İçimizdeki Barzani'ler...

Abone Ol

Barzani 25 Eylül'de bağımsızlık referandumuna  gideceklerini  ilan etti. Aslında bu,fiili durumu hukukileştirmek anlamına geliyor.

Bazı büyük konuşup,küçük işler yapan siyasetçiler  hemen bağırmaya başladılar. Yaptırmayız,ettirmeyiz,ezeriz,çiğneriz... Laf milliyetçiliği dediğimiz şey budur. Dünyanın her yerinde din ve milliyetçilik en etkili aldatma aracıdır.

Türkiye'nin 18 adasını işgal eden Yunan'a tek bir laf edemeyenlerin, Barzani'ye engel olacağını düşünenler varsa,  kafalarını bir Akıl Hastanesinde rektefeye almalarını tavsiye ederim. Bu ülkede en kolay şey kandırmaktır. İktidarın da muhalefetin de Barzani'ye tepkisi 16 Nisan referandumunda Hollanda'ya  gösterilen portakal bıçaklama tepkisinden öteye geçmez. Parti kongrelerine Barzani'yi çağırıp alkışlatanlar mı  tepki gösterecek? Tepki lafla olmaz. İktidar gerçekten referanduma karşıysa  bunun icapları bellidir; diplomatik ilişkileri keser,Barzani'nin hayat suyu olan petrol alımını durdurursunuz, olur biter.Bir tepkinin  söylem düzeyinde kalması , o işe  onay verildiği anlamına gelir.

Sonra tepki için o kadar uzağa gitmeye gerek yok, içimizdeki Barzani'lerden hesap sormak kafi. AKP'li Ensarioğlu ne dedi,"herkes Barzani'nin kararına saygı göstersin."  Ensarioğlu, bunun yarın Türkiye'nin topraklarına yönelik bir boyutu olacağını bilmiyor mu? Apo'nun da,YPG'nin de,Barzani'nin de ortak hedefi, Birleşik Büyük Kürdistandır. Adları farklı da olsa  hepsi aynı menzile yürüyor. Hiç bir devlet, devletse eğer kendi toprağına yönelik devletleşme projelerine onay vermez. AKP, Ensarioğlu için ne yaptı? Hiç bir şey. Güya gurup toplantısında  Sn Cumhurbaşkanı tepki gösterdi. Barzani'nin haddi aştığını söyledi. Onu söyleyen, önce  kendi milletvekilinden hesap sorar.
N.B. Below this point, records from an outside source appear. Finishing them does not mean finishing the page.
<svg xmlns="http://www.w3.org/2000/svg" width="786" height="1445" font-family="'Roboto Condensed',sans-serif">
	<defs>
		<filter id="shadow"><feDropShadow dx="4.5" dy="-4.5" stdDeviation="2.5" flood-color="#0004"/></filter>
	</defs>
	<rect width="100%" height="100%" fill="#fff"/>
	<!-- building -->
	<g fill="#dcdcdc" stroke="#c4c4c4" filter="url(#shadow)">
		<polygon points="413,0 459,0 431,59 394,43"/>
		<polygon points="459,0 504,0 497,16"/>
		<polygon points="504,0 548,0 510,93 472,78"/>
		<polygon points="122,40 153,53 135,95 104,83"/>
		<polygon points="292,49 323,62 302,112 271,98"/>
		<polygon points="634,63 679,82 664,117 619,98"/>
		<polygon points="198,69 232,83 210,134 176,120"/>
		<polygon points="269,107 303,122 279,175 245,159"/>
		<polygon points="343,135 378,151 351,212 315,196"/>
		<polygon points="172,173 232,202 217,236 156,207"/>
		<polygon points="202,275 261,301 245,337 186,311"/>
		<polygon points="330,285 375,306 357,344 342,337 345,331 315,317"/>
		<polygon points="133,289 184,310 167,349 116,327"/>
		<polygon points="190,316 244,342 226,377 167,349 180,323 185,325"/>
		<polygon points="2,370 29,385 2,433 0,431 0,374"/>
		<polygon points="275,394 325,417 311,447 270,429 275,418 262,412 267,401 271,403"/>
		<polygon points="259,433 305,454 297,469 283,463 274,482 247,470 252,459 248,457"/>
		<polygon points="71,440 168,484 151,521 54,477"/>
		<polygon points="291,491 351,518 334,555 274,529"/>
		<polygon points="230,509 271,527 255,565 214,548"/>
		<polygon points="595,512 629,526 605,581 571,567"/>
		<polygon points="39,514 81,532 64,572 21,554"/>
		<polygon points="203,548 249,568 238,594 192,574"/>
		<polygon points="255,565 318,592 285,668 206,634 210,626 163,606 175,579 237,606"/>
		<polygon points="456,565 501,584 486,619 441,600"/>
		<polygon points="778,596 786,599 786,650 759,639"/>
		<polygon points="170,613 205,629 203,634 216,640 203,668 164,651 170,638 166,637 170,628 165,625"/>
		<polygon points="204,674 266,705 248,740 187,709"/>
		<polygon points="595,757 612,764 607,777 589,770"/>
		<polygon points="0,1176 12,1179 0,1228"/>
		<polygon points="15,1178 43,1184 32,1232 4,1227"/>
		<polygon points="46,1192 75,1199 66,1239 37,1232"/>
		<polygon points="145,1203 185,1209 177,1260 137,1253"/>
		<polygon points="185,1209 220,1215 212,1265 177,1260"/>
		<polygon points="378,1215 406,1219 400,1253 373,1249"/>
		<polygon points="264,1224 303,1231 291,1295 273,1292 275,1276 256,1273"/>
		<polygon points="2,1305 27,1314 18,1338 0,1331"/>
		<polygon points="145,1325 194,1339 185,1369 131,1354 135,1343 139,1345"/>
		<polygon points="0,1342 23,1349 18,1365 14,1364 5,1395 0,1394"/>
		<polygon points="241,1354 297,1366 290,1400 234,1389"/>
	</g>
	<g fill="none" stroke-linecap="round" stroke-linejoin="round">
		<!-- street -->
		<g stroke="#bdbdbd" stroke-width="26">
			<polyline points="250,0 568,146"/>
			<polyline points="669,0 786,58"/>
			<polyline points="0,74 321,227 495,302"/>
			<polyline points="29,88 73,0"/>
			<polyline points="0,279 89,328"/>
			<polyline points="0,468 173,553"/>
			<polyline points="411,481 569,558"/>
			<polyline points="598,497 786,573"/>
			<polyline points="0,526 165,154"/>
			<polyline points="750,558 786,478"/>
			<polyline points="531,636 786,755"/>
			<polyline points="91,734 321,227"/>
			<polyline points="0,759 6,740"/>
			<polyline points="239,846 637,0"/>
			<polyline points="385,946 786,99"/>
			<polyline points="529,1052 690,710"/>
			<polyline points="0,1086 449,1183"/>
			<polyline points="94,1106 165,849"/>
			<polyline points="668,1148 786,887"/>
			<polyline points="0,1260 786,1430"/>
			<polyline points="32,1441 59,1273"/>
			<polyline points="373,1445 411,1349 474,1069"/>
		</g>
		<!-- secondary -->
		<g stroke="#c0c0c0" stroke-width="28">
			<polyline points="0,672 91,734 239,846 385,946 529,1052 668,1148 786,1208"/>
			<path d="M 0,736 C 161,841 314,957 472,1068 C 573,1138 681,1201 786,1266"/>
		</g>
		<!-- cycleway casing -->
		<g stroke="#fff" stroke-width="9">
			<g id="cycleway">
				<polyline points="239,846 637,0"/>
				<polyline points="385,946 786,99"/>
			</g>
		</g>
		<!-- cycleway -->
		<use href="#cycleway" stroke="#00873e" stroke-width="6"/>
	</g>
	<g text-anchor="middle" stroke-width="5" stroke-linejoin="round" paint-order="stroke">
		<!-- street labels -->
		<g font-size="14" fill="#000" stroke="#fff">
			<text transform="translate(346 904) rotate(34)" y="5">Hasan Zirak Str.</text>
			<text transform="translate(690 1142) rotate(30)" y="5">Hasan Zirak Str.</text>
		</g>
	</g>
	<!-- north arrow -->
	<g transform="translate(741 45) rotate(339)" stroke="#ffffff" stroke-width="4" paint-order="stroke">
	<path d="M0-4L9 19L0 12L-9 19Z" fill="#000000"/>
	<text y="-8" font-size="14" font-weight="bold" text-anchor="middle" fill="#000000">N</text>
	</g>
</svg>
Sadece Ensarioğlu mu, daha ağırını Altan Tan söyledi;Musul da,Kerkük de Kürdistan'ın bir parçasıdır dedi. PKK eylemlerinin zirve yaptığı dönemlerde bu zatın, azdan az çoktan çok gidecek,kurşun adres sormaz türünden efelenmelerini  hatırlayan var mı? O gün hesap sorulmadı,bugün de hesap sorulmayacak. Musul/Kerkük kırmızı çizgimizdi değil mi? Bu ülkenin AKP'yi iktidarda tutmaktan başka kırmızı bir çizgisi yoktur. PKK/HDP yöneticileri iki de bir Özerklik,Öz yönetim,ana dilde eğitim istiyorlar bunu da insan hakları ile ilişkilendiriyorlardı. Onlar bir şey istiyorsa mutlaka insan hakkıdır. Hadi Musul/Kerkük için Özerklik isteyin bakalım -megri,megri- türküsünü beraber söylediğiniz Barzani size ne cevap verecek?

Partizanlığın insanı kör ettiğini biliyorum ama yine de tarihe not düşmek için söyleyeceğim. Irak'taki fiili durumun sorumlusu da,Suriye'nin bu hale gelmesinin sorumlusu da  mevcut siyasi iktidardır. Bölge dışı ülkelerin Ortadoğu'yu parçalayıp yeniden şekillendirme planı, Türkiye'nin yanlış politikaları olmasa bu noktaya gelmezdi. Barzani bölgesini bugün Türkiye besliyor.Esat gitsin, saplantısı idrakleri körleştirdiği için,oluşan  otorite boşluğunu   YPG'nin dolduracağını   göremediler. Yarın YPG'de referandum yapacak. Yine bir sürü lafla,içi boş hamasetle toplum uyutulacak. İktidara dokunmadıktan sonra, çevremizde olan ve atide bizi de etkileyecek hiç bir gelişmeye müdahale edilmeyecektir. Barzani devletini kurar, bir müddet Türkmenler'i sahiplenme üzerinden ajitasyonlar yapılarak partizanlara iktidar elinden geleni yaptı dedirtilir, sonra her şey  unutulur. Söz konusu iktidarda kalmak olunca, gerisi teferruattır.